Work to be completed: Sort through the listing below and keep each line with the word "werden". Copy those.

Material for the task:

%%

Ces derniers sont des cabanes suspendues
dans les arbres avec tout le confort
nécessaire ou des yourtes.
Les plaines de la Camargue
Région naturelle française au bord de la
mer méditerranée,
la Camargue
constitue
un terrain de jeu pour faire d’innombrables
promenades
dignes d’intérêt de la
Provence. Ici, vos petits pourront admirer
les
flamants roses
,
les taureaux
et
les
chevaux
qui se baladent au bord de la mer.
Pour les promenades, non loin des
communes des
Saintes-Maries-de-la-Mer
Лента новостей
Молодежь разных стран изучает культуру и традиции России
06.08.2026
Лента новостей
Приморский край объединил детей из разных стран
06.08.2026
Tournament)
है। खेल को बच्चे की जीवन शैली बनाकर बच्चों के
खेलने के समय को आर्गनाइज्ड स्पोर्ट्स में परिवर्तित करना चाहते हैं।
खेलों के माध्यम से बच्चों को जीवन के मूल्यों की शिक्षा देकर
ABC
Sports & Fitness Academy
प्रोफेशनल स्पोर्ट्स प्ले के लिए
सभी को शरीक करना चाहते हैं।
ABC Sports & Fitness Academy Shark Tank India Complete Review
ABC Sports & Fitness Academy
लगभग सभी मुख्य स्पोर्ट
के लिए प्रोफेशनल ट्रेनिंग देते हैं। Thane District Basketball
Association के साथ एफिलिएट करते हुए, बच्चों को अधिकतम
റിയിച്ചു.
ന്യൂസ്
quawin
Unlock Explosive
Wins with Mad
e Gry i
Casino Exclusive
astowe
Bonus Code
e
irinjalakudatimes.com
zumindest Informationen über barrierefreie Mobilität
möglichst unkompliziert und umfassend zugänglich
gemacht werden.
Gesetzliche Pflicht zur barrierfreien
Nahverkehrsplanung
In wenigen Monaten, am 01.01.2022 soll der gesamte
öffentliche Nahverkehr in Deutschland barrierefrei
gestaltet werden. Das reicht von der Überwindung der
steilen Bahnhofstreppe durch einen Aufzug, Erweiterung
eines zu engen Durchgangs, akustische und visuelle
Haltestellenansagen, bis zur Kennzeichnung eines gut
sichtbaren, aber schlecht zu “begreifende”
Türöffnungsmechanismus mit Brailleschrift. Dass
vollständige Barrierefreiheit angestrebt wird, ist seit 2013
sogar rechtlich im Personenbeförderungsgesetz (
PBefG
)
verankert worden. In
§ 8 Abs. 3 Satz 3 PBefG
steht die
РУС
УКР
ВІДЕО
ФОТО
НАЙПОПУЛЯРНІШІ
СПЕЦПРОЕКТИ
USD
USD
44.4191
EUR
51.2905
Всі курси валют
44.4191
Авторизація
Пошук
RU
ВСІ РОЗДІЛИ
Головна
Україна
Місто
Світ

%%

Worked solution:
gemacht werden.
gestaltet werden. Das reicht von der Überwindung der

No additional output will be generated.